Alain Bashung en conférence de presse, hier à Montréal.
Photo: Jacques Grenier Alain Bashung en conférence de presse, hier à Montréal.

Après huit ans d'absence de la scène, Alain Bashung est en spectacle ce soir et demain au Métropolis, dans le cadre des FrancoFolies de Montréal.

Vieilli, la tête grise, quelques kilos en trop, mais toujours aussi mystérieux, l'homme, qui n'a rien perdu de sa superbe, ni de son éloquence d'ailleurs, arborait des lunettes fumées, un complet noir et un petit foulard de soie au cou. La classe du dandy. Son personnage d'intellectuel du rock était au rendez-vous.

Au premier coup d'oeil, on se dit qu'aucun des journalistes présents dans la salle ne l'aurait reconnu en le croisant dans la rue: «J'ai longtemps hésité à m'exposer physiquement. Là, je sais que je peux me lancer, j'ai les munitions pour ça», déclarait l'artiste au moment de commencer sa «Tournée des grands espaces», il y a dix mois.

«Bon alors, on va commencer la conférence, première question, s.v.p.». Silence gêné dans la salle. Tous sont visiblement impressionnés. Ce n'est pas tous les jours que l'on a la chance d'assister à une conférence de Bashung, très avare de ces manifestations médiatiques. Il n'y paraît tout de même pas trop.
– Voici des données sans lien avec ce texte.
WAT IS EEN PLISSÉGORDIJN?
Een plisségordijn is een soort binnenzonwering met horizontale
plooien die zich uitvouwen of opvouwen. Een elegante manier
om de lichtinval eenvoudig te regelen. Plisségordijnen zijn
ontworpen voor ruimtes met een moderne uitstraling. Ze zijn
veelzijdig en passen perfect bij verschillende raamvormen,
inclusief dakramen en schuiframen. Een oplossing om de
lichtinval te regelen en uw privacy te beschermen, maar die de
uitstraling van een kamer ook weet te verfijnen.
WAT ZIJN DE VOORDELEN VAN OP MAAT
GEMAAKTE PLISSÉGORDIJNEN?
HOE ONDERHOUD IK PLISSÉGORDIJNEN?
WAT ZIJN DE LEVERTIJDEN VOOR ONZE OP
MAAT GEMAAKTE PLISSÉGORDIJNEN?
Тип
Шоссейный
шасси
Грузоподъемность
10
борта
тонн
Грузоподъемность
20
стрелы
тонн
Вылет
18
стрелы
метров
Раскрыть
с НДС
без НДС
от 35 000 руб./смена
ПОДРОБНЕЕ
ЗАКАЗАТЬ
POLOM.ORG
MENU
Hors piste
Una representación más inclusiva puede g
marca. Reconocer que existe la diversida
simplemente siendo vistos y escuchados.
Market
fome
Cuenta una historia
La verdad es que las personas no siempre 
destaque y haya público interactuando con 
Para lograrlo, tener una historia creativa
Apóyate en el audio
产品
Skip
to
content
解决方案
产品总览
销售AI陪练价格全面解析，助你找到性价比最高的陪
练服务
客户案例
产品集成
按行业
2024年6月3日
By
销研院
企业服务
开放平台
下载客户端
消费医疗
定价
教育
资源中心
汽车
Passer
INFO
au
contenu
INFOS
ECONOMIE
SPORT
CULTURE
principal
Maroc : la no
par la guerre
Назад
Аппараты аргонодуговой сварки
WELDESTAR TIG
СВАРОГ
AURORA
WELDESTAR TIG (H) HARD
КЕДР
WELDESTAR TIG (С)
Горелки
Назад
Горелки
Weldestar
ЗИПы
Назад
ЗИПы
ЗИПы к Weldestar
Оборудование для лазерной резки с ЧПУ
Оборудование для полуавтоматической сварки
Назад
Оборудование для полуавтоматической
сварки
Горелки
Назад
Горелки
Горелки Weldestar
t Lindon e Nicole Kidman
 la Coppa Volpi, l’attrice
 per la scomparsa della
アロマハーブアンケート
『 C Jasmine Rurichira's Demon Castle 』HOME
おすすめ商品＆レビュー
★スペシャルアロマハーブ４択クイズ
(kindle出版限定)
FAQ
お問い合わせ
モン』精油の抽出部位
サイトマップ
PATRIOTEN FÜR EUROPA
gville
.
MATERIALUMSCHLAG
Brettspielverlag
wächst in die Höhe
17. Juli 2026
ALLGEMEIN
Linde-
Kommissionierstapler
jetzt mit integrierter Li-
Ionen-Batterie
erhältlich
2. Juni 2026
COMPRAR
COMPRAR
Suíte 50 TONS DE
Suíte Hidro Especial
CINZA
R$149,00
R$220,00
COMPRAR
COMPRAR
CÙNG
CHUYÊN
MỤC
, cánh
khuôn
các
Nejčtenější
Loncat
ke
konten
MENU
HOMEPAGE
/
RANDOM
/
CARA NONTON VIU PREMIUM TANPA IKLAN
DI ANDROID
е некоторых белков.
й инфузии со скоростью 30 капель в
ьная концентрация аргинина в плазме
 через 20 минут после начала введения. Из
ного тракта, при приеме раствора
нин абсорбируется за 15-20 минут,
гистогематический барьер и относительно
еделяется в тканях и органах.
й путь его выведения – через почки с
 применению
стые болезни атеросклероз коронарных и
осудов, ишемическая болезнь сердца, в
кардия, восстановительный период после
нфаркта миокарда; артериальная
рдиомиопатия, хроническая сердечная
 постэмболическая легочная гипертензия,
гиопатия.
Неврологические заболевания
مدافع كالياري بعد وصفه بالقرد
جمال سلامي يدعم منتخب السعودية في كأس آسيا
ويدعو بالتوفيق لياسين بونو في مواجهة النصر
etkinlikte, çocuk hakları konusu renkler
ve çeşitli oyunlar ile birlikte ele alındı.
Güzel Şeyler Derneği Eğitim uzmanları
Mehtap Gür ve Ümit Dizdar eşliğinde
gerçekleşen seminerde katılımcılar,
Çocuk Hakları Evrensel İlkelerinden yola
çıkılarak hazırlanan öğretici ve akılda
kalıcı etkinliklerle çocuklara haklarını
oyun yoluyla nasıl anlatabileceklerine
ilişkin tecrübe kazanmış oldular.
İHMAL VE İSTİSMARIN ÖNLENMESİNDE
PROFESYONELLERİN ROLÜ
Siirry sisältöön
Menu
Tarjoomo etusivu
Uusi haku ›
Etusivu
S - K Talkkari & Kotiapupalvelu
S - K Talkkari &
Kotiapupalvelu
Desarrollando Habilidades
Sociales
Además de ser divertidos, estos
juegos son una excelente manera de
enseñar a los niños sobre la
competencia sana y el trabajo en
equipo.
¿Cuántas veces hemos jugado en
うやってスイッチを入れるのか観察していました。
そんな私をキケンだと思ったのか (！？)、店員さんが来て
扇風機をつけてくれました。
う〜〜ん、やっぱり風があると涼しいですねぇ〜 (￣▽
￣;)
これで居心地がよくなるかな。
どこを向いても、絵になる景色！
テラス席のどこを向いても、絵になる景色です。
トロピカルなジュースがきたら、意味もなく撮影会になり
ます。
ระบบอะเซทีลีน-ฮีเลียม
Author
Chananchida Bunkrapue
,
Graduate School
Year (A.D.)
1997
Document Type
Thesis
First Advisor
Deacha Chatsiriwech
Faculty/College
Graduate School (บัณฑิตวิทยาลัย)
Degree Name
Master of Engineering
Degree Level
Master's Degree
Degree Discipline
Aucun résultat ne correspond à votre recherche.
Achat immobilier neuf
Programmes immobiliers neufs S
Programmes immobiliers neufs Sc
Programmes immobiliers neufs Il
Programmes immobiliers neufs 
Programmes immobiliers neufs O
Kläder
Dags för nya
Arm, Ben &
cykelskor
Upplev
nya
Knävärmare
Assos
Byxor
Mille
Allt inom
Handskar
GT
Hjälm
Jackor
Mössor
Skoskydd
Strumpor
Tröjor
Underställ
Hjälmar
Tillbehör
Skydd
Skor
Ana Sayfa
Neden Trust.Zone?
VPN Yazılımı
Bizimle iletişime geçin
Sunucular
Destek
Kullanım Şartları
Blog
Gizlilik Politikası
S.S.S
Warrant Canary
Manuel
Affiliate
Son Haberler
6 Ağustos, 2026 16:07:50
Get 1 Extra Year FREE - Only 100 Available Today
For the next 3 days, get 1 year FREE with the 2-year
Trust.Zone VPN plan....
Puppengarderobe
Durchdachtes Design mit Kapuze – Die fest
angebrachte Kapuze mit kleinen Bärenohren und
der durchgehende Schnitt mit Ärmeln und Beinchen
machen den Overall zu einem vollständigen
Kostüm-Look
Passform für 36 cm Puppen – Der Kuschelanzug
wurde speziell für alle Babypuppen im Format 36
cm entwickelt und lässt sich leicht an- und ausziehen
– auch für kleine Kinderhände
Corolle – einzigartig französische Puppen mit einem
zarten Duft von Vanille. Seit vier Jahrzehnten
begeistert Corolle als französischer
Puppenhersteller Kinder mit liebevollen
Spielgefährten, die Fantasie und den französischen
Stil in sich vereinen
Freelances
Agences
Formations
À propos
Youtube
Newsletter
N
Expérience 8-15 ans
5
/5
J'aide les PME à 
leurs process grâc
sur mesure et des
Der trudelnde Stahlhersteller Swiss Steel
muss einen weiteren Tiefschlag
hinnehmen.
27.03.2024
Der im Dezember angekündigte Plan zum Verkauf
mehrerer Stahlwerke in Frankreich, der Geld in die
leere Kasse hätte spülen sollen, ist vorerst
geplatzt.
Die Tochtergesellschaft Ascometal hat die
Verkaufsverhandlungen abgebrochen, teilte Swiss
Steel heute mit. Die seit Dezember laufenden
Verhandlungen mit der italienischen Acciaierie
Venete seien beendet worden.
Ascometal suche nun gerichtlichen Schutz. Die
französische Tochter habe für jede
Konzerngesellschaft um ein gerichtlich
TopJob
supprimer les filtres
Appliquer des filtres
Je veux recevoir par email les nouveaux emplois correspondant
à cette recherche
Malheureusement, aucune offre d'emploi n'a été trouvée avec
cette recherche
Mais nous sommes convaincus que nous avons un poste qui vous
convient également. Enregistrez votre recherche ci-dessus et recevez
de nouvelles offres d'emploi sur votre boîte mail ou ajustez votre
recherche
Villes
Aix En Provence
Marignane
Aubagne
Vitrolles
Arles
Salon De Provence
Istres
Comment mettre en scène des chansons de Bashung sans rien perdre des arrangements complexes et du caractère intimiste de ses disques? À son sens, il s'agit seulement de trouver les bons musiciens, de prendre le temps de les trouver. À l'entendre, on peut pourtant croire que tout s'est fait comme si de rien n'était. «J'ai une équipe formidable! Brad Scott, [auparavant bassiste pour Arthur H] et moi avions seulement enregistré une chanson ensemble par le passé lorsqu'il m'a approché pour travailler avec moi. Il s'est trouvé qu'il avait dans la tête exactement tout ce que je voulais y trouver.»

Bashung, généreux, prend une éternité pour répondre aux questions qu'on lui adresse. Certains apprécient, d'autres soupirent d'ennui, mais le principal intéressé ne s'en rend pas compte, trop perdu dans ses pensées et ses explications, souvent complexes.

Sur son absence des dernières années, il avance timidement que les «bons complices n'étaient pas au rendez-vous», puis, lâche le morceau, avouant avoir traversé une période noire de sa vie. Noir d'encre? Noir de peine? Noir comment? Mais rien d'autre ne filtrera. Trou noir, Bashung. Pas d'épanchement, pas de confidence. Bashung demeure fidèle à lui-même, comme on est en droit de l'espérer de ce monstre sacré.

En insistant un peu plus sur les causes de cette si longue absence, on obtient tout de même quelques précisions: «Il faut avoir l'envie [de monter sur scène] aussi. L'envie, je crois qu'elle n'était plus là.» Errance donc, puis vient Imprudence, album très noir qui sort en 2002, sorte «d'exutoire» dont l'ambiance sombre et mystérieuse devrait teinter les spectacles de Montréal, si l'on se fie à l'album live tiré de la tournée.

L'été dernier, pendant un mois, Bashung et ses musiciens ont répété pas moins de 70 morceaux en prévision de cette tournée. C'est ce soir, pour la première fois de ce côté-ci de l'Atlantique, que l'on pourra enfin assister au résultat sur scène. Du propre aveu de l'artiste, le spectacle ne se terminera pas, telle une grande messe rock'n'roll, «dans une apothéose», ce sera même «exactement le contraire». Une finale en douceur donc? Avec sept musiciens sur scène, on peut quand même être certain que cela va bouger beaucoup aussi.